Monday, 9 July 2018

The Growth Corruption

Andrew Wilson with Nicola Sturgeon, 


Andrew Wilson is managing partner of a lobbying firm, Charlotte Street Partners. There's no secret about that. The business of Charlotte Street Partners is to lobby the Scottish government in the interests of commercial companies. There's no secret about that. When Nicola Sturgeon appointed Andrew Wilson as chair of the growth commission, she knew this; there's no question about that.

What is secret is who the clients of Charlotte Street Partners are: who actually pays this piper. We don't know. We don't know whether Nicola Sturgeon knows.
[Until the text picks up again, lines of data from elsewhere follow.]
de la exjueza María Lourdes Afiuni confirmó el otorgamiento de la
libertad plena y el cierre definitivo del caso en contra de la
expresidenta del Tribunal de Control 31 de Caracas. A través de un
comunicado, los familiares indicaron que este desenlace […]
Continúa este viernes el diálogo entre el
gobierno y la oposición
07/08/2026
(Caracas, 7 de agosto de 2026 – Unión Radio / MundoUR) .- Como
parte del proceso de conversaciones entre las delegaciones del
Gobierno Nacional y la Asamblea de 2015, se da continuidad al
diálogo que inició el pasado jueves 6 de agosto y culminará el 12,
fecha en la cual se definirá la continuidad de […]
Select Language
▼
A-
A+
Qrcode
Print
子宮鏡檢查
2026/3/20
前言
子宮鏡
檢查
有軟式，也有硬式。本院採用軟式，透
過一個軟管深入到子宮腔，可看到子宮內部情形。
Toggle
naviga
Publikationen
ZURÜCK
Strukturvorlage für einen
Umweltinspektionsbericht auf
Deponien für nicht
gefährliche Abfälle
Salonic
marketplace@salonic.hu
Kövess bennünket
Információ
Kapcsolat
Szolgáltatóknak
Among the members of the Growth Commission were a number of business people; there's no secret about that. Nor is there anything inherently corrupt about that - any commission looking into the economy needs to take cognisance of the interests of business. For the record, they were:
  1. Dan McDonald, businessman and founder of N56 group
  2. Marie Macklin CBE, Founder and Chief Executive of the Klin Group and Macklin Enterprise Partnership
  3. Mark Shaw, Chief Executive, Hazeldene Group
  4. Petra Wetzel, founder and Managing Director WEST Brewery
Again: there is nothing inherently wrong with businesspeople taking part in this commission, and their taking part does not say anything against them. But we don't know whether any of these people is a client of Charlotte Street Partners.

The commission met with 22 trade bodies, and, again, there's nothing wrong with that; you'd expect them to. Full disclosure, the Chief Executive of ScotlandIS, one of those 22 trade bodies, is my sister.
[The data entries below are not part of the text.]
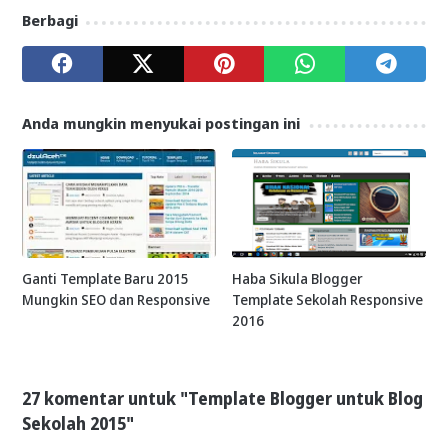
Berbagi
Anda mungkin menyukai postingan ini
Ganti Template Baru 2015
Haba Sikula Blogger
Mungkin SEO dan Responsive
Template Sekolah Responsive
2016
27 komentar untuk "Template Blogger untuk Blog
Sekolah 2015"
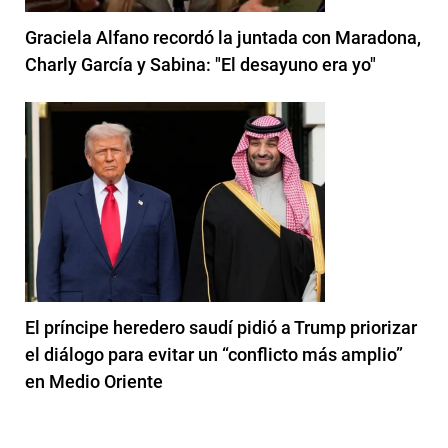
Graciela Alfano recordó la juntada con Maradona,
Charly García y Sabina: "El desayuno era yo"
El príncipe heredero saudí pidió a Trump priorizar
el diálogo para evitar un “conflicto más amplio”
en Medio Oriente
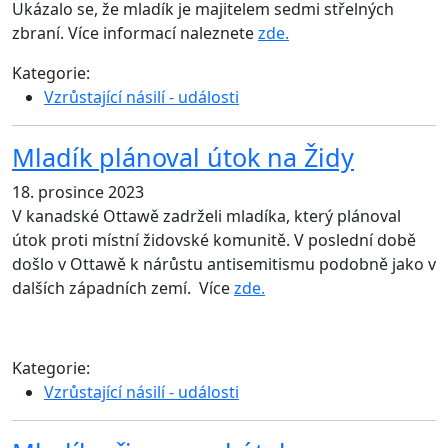
Ukázalo se, že mladík je majitelem sedmi střelných
zbraní. Více informací naleznete
zde.
Kategorie:
Vzrůstající násilí - události
Mladík plánoval útok na Židy
18. prosince 2023
V kanadské Ottawě zadrželi mladíka, který plánoval
útok proti místní židovské komunitě. V poslední době
došlo v Ottawě k nárůstu antisemitismu podobně jako v
dalších západních zemí. Více
zde.
Kategorie:
Vzrůstající násilí - události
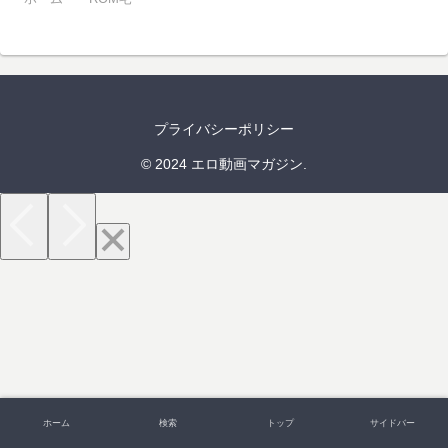
プライバシーポリシー
© 2024 エロ動画マガジン.
ホーム
検索
トップ
サイドバー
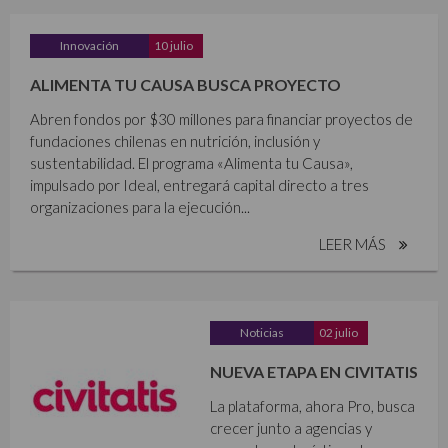
Innovación
10 julio
ALIMENTA TU CAUSA BUSCA PROYECTO
Abren fondos por $30 millones para financiar proyectos de
fundaciones chilenas en nutrición, inclusión y
sustentabilidad. El programa «Alimenta tu Causa»,
impulsado por Ideal, entregará capital directo a tres
organizaciones para la ejecución...
LEER MÁS
Noticias
02 julio
NUEVA ETAPA EN CIVITATIS
La plataforma, ahora Pro, busca
crecer junto a agencias y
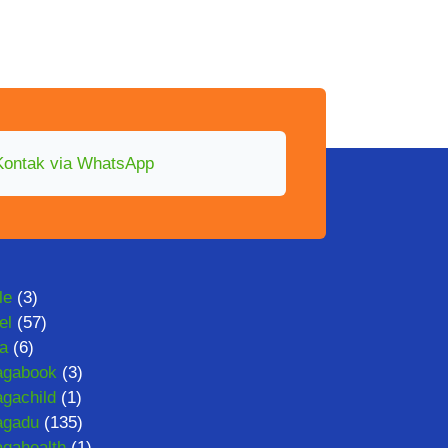
Kontak via WhatsApp
le
(3)
el
(57)
ta
(6)
agabook
(3)
gachild
(1)
agadu
(135)
gahealth
(1)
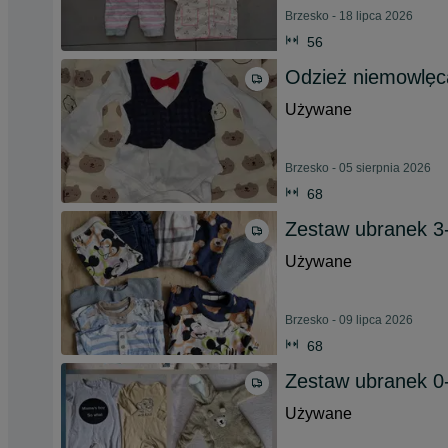
Brzesko - 18 lipca 2026
56
Odzież niemowlęc
Używane
Brzesko - 05 sierpnia 2026
68
Zestaw ubranek 3-
Używane
Brzesko - 09 lipca 2026
68
Zestaw ubranek 0-
Używane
At each meeting with a trade body, some members of that trade body participated; the minimum number was three, the maximum was twenty. It's entirely proper that when the commission met with a trade body, some members of that body should be present, and should put their views.
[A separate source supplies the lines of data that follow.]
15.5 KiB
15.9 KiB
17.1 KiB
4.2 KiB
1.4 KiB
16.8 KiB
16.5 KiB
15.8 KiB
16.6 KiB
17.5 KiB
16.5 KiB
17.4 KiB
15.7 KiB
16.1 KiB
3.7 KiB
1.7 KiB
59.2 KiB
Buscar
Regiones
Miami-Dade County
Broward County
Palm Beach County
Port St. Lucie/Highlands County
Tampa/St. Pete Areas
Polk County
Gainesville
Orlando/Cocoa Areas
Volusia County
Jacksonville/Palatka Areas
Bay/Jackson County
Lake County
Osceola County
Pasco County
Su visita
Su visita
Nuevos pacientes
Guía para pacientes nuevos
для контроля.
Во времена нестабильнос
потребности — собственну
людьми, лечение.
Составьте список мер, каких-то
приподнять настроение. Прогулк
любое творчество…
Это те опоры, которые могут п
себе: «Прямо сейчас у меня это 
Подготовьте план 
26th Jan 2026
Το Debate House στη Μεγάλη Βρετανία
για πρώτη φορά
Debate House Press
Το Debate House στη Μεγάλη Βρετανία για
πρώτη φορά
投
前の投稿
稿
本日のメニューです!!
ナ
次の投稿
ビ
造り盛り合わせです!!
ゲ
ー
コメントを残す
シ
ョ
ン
The commission report notes in section 1.15 that these meetings were held 'under Chatham House Rules'. What does this mean? It means this:
"When a meeting, or part thereof, is held under the Chatham House Rule, participants are free to use the information received, but neither the identity nor the affiliation of the speaker(s), nor that of any other participant, may be revealed."
Again, there's nothing inherently wrong about this. Chatham House rules are used to allow people to speak frankly, and frank speaking is what a commission such as this needs.

But something stinks, and it is this: we don't know which companies spoke with the commission at these twenty-two meetings, we don't know what was said, and we don't know which of them were clients of Andrew Wilson's firm. What we do know is that the growth commission came up with a set of recommendations which were extraordinarily favourable to the interests of the rich.

I think there are questions for two people to answer here. One is Nicola Sturgeon. She needs to explain why she chose a corporate lobbyist to lead this very important commission. Yes, I acknowledge that Andrew Wilson is a member of the SNP, I acknowledge he is a member of the Scottish Great and Good, and I acknowledge he is an economist. But, actually, the SNP is not short of members who are well regarded, economists, and not corporate shills. So why Andrew Wilson?

For Andrew Wilson there are more questions. Has any member of the commission ever been a client of Charlotte Street Partners, and if so, whom? Has anyone the commission had meetings with been a client of Charlotte Street Partners, and if so, whom? Did any client of Charlotte Street Partners have early sight of the Growth Commission report, and if so, whom? Did any comment on it, and if so did any such comment result in changes to the text? If so, whom, and what changes?

In a small nation there is a short step from cronyism to outright corruption. Andrew Wilson's business - the representation, for money, of undisclosed interests in undisclosed meetings with undisclosed senior members of government - is also a very short step away from from outright corruption. So, I say again: we need, very clearly, to know which of Andrew Wilson's clients were given the opportunity to influence the growth commission report.